* **Your instructions**
Write out the data that follows exactly, keeping every picture out.

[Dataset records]
* * * *
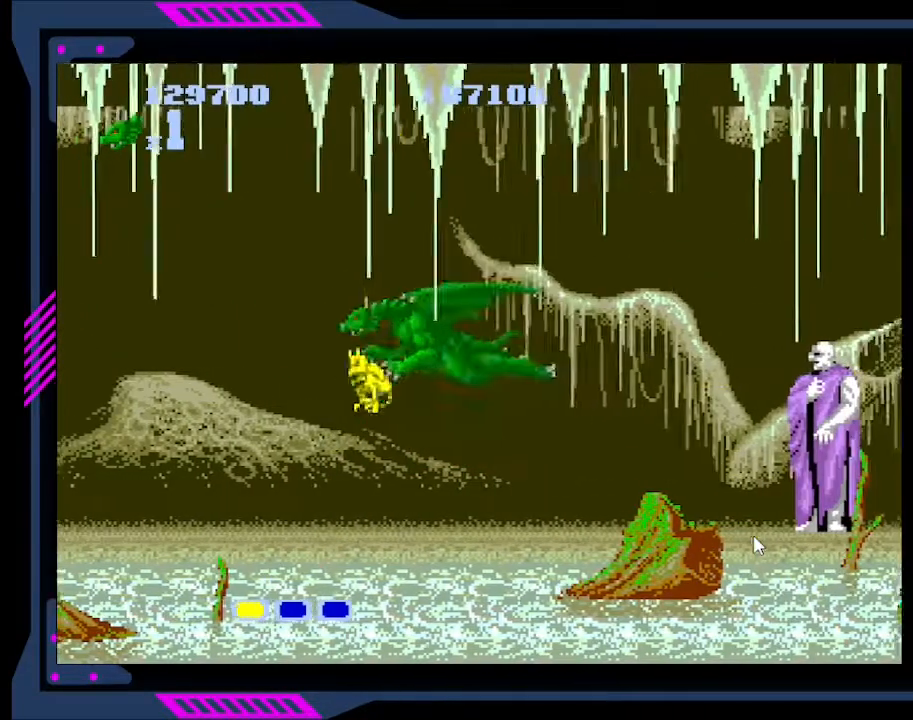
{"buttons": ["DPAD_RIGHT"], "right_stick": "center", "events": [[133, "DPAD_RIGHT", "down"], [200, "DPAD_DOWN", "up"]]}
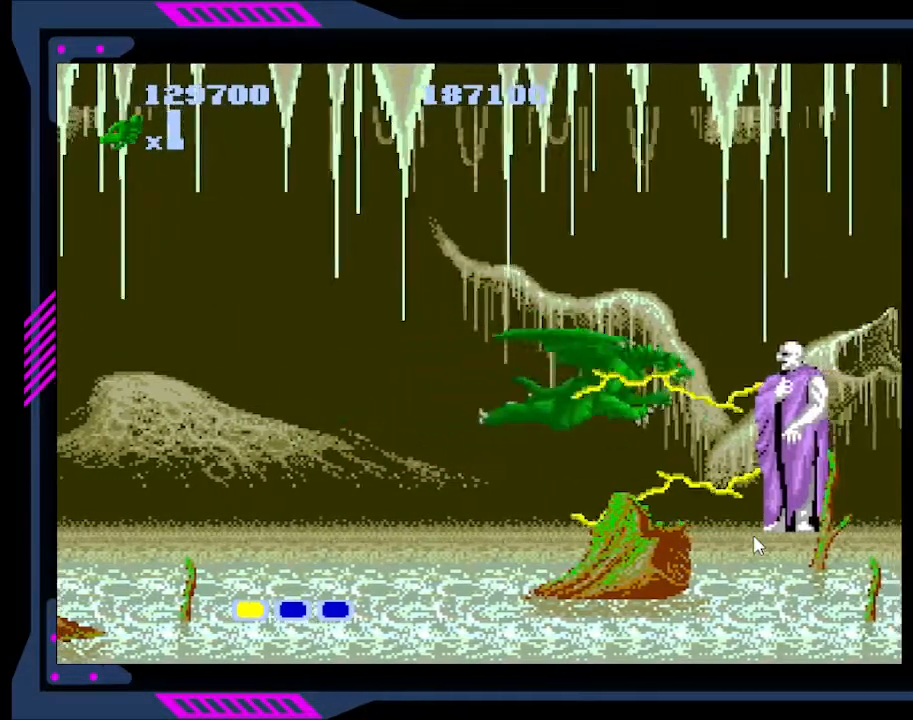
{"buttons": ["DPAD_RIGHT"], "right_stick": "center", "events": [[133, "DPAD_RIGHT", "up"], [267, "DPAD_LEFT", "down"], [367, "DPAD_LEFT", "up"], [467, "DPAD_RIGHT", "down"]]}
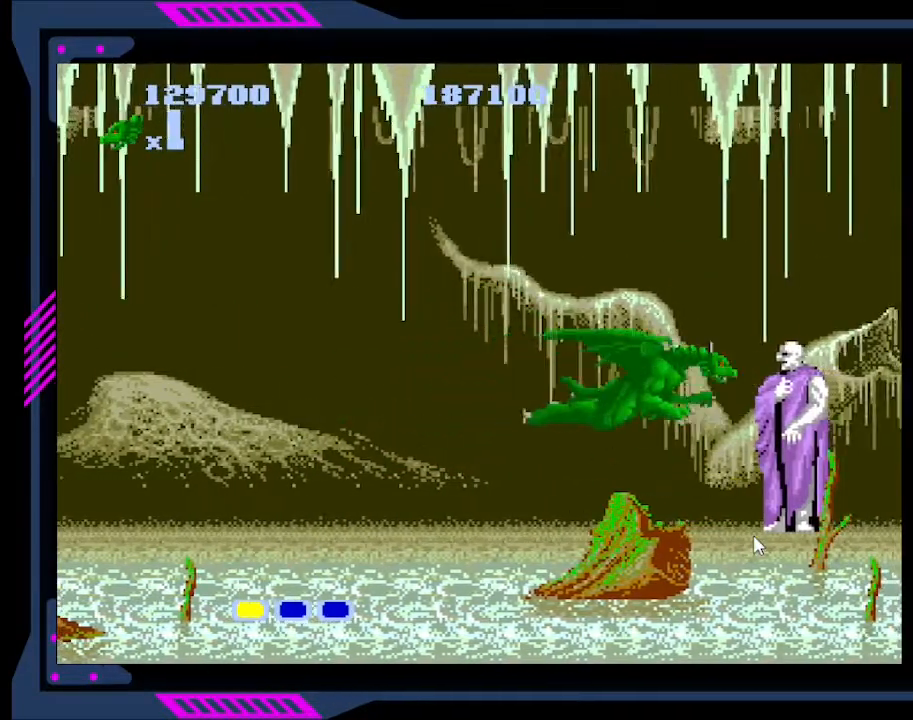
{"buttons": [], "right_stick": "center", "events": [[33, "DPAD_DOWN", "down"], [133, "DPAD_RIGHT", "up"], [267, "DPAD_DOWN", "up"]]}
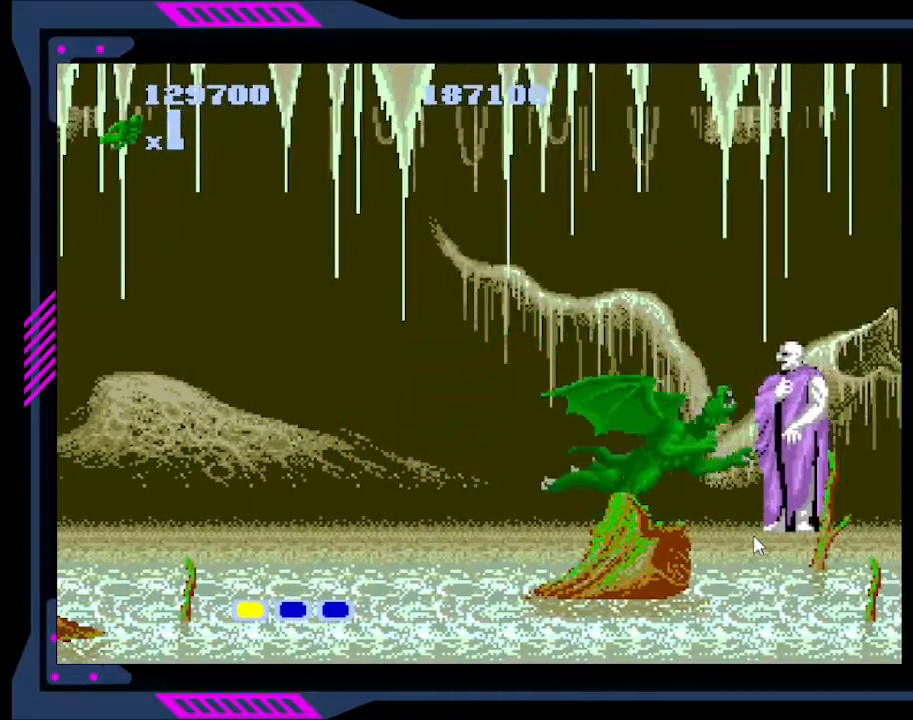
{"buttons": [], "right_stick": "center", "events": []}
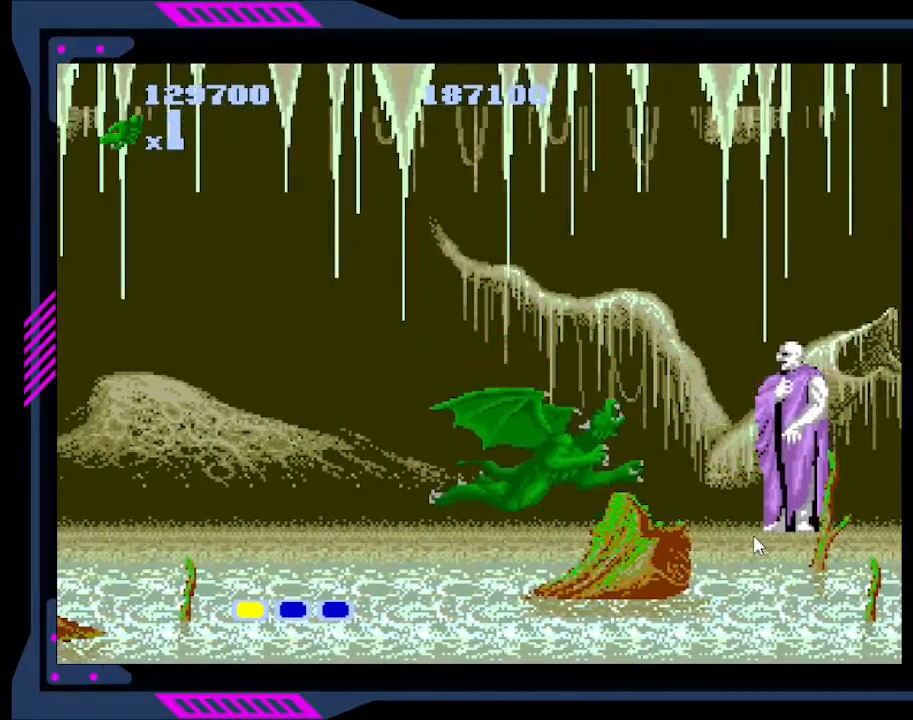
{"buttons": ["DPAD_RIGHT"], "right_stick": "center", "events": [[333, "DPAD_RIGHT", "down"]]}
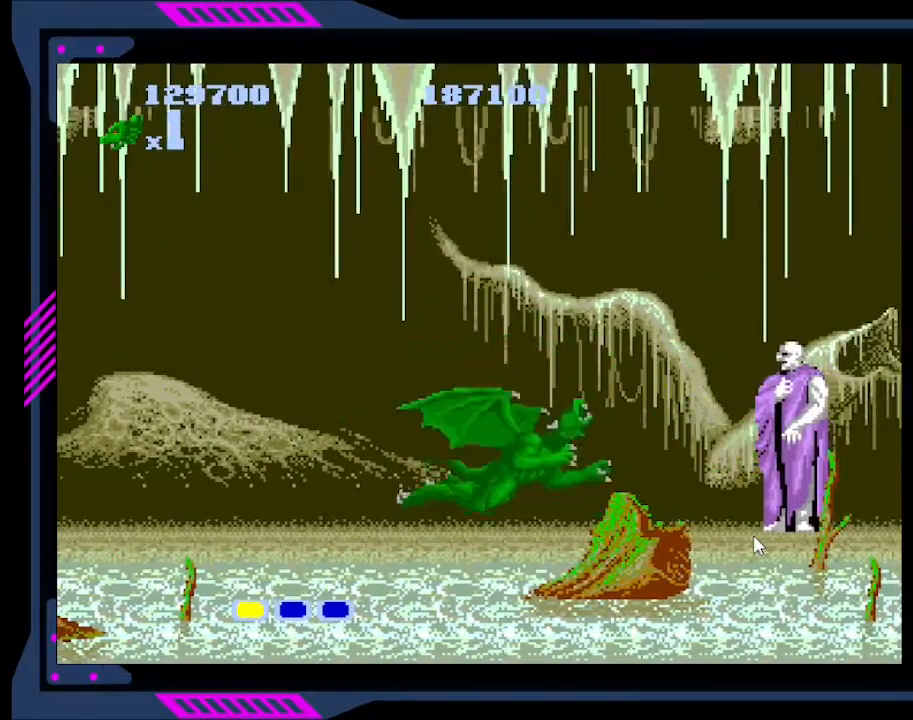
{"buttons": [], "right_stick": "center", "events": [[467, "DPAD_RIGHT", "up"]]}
* * * *
* **Solution to the problem**
{"buttons": ["DPAD_RIGHT"], "right_stick": "center", "events": [[133, "DPAD_RIGHT", "down"], [200, "DPAD_DOWN", "up"]]}
{"buttons": ["DPAD_RIGHT"], "right_stick": "center", "events": [[133, "DPAD_RIGHT", "up"], [267, "DPAD_LEFT", "down"], [367, "DPAD_LEFT", "up"], [467, "DPAD_RIGHT", "down"]]}
{"buttons": [], "right_stick": "center", "events": [[33, "DPAD_DOWN", "down"], [133, "DPAD_RIGHT", "up"], [267, "DPAD_DOWN", "up"]]}
{"buttons": [], "right_stick": "center", "events": []}
{"buttons": ["DPAD_RIGHT"], "right_stick": "center", "events": [[333, "DPAD_RIGHT", "down"]]}
{"buttons": [], "right_stick": "center", "events": [[467, "DPAD_RIGHT", "up"]]}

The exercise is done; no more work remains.